Mencari Sejarah Asal Mula Orang Sunda
SUDAH sejak tahun 1950-an orang Sunda
gelisah dengan sejarahnya. Lebih-lebih generasi sekarang, mereka selalu
mempertanyakan, betulkah sejarah Sunda seperti yang diceritakan
orang-orang tua mereka? Katanya, kekuasaannya membentang sejak Kali
Cipamali di timur terus ke barat pada daerah yang disebut sekarang Jawa
Barat dengan Prabu Siliwangi sebagai salah seorang rajanya yang
bijaksana. Betulkah? Sejarah Sunda memang tidak banyak berbicara dalam
percaturan sejarah nasional. “Yang diajarkan di sekolah, paling hanya
tiga kalimat,” kata Dr Edi Sukardi Ekadjati, peneliti, sejarawan dan
Kepala Museum Asia Afrika di Bandung. Isinya singkat saja hanya
mengungkap tentang Kerajaan Sunda dengan Raja Sri Baduga di daerah yang
sekarang disebut Jawa Barat, lalu runtuh.
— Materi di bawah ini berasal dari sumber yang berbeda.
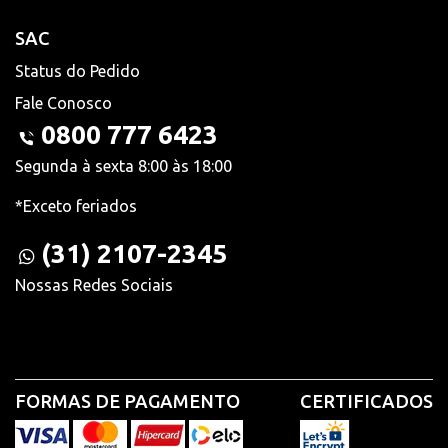
SAC
Status do Pedido
Fale Conosco
0800 777 6423
Segunda à sexta 8:00 às 18:00
*Exceto feriados
(31) 2107-2345
Nossas Redes Sociais
FORMAS DE PAGAMENTO
CERTIFICADOS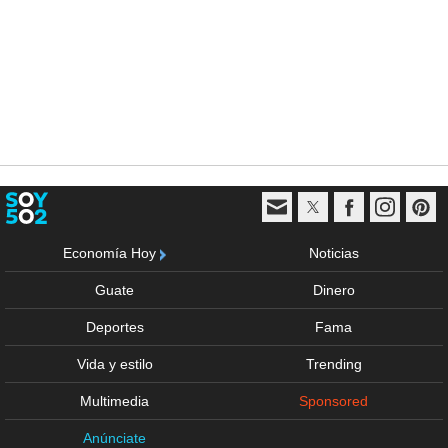
Economía Hoy
Noticias
Guate
Dinero
Deportes
Fama
Vida y estilo
Trending
Multimedia
Sponsored
Anúnciate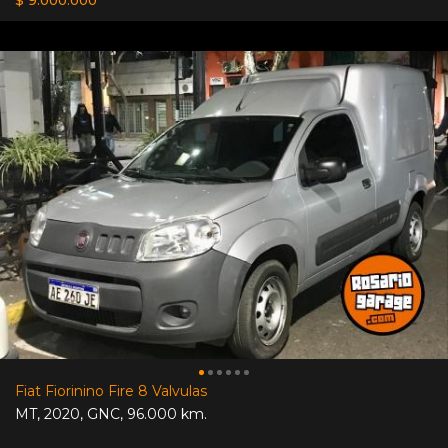
Fiat Fiorinino Fire 8 Valvulas
MT
,
2020
,
GNC
,
96.000 km.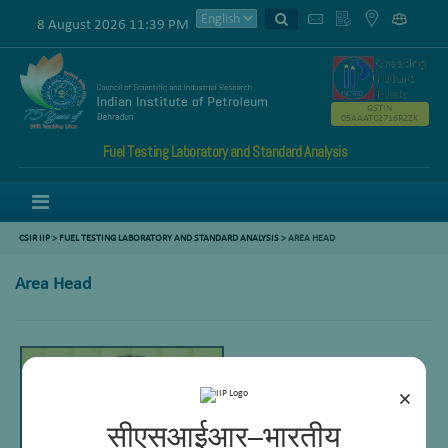
8 August 2026 11:39 PM
GSTIN
05AAATC2716R2ZK
Fuel Testing Laboratory and Standard Analysis
Menu
CSIR IIP
>
FUEL TESTING LABORATORY AND STANDARD ANALYSIS
>
AREA HEAD
Area Head
×
सीएसआईआर–भारतीय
Padahal, kerajaan dengan corak animistis
dan hinduistis ini sudah berdiri sejak abad ke-8 Masehi dan berakhir
eksistensinya menjelang abad ke-16 Masehi. Kisah-kisahnya yang begitu
panjang, lebih banyak diketahui melalui cerita lisan sehingga sulit
ditelusuri jejak sejarahnya. Tetapi ini tidak berarti, nenek moyang
orang Sunda di masa lalu tidak meninggalkan sesuatu yang bisa dilacak
oleh anak cucunya karena kecakapan tulis-menulis di wilayah Sunda sudah
diketahui sejak abad ke-5 Masehi. Ini bisa dibuktikan dengan
prasasti-prasasti di masa itu.
Memang peninggalan karya tulis berupa
naskah di masa itu hingga kini belum dijumpai. Tetapi setelah itu
ditemukan naskah kuno dalam bahasa dan huruf Sunda Kuno, yakni naskah
Sanghyang Siksa Kanda Ng Karesian yang selesai disusun tahun 1518 M dan
naskah Carita Bujangga Manik yang dibuat akhir abad ke-15 atau awal abad
ke-16. Suhamir, arsitek yang menaruh minat besar dalam sejarah Sunda
menjuluki naskah Sanghyang Siksa Kanda Ng Karesian sebagai “Ensiklopedi
Sunda”.
Naskah-naskah lainnya adalah Cariosan
Prabu Siliwangi (abad ke-17 atau awal abad ke-18), Ratu Pakuan, Wawacan
Sajarah Galuh, Babad Pakuan, Carita Waruga Guru, Babad Siliwangi dan
lainnya.
NASKAH Sanghyang Siksa Kana Ng Karesian
dan Carita Bujangga Manik disusun pada zaman Kerajaan Sunda-Pajajaran
masih ada dan berkembang. Karena itu, dilihat dari kacamata sejarah,
kedua naskah tersebut bisa jadi sumber primer. Sedangkan naskah-naskah
lainnya yang disusun setelah Kerajaan Sunda-Pajajaran runtuh termasuk
sumber sekunder. Kerajaan Sunda-Pajajaran runtuh pada tahun 1579.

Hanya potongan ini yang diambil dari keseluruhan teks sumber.